** ASSIGNMENT **
Scan the data below and copy each line where "applicazione" occurs.

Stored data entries
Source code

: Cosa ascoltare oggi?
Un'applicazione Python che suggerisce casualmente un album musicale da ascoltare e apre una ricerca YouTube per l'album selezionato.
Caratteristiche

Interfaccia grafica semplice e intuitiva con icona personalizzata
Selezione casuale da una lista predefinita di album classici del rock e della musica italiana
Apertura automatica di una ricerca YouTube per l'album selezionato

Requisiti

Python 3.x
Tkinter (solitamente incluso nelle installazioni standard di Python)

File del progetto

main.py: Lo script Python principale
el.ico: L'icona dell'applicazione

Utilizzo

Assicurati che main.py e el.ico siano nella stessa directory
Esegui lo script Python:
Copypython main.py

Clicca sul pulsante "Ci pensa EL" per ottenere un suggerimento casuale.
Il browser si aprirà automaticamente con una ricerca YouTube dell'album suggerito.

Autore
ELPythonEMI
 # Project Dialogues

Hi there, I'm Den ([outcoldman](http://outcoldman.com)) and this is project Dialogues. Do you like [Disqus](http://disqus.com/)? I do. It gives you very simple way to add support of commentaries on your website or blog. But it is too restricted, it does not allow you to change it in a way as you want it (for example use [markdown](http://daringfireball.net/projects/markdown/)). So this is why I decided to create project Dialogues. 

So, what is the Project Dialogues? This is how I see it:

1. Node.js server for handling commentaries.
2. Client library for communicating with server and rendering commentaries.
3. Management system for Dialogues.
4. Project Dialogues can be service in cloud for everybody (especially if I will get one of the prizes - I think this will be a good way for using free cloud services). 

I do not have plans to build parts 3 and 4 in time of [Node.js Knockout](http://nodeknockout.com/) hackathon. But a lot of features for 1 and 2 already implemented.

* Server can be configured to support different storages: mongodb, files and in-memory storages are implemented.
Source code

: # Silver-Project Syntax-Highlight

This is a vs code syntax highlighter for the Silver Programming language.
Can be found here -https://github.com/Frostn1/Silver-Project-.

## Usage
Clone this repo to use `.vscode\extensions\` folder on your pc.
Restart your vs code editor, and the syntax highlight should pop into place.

** SOLUTION FOR THIS EXERCISE **
Un'applicazione Python che suggerisce casualmente un album musicale da ascoltare e apre una ricerca YouTube per l'album selezionato.
el.ico: L'icona dell'applicazione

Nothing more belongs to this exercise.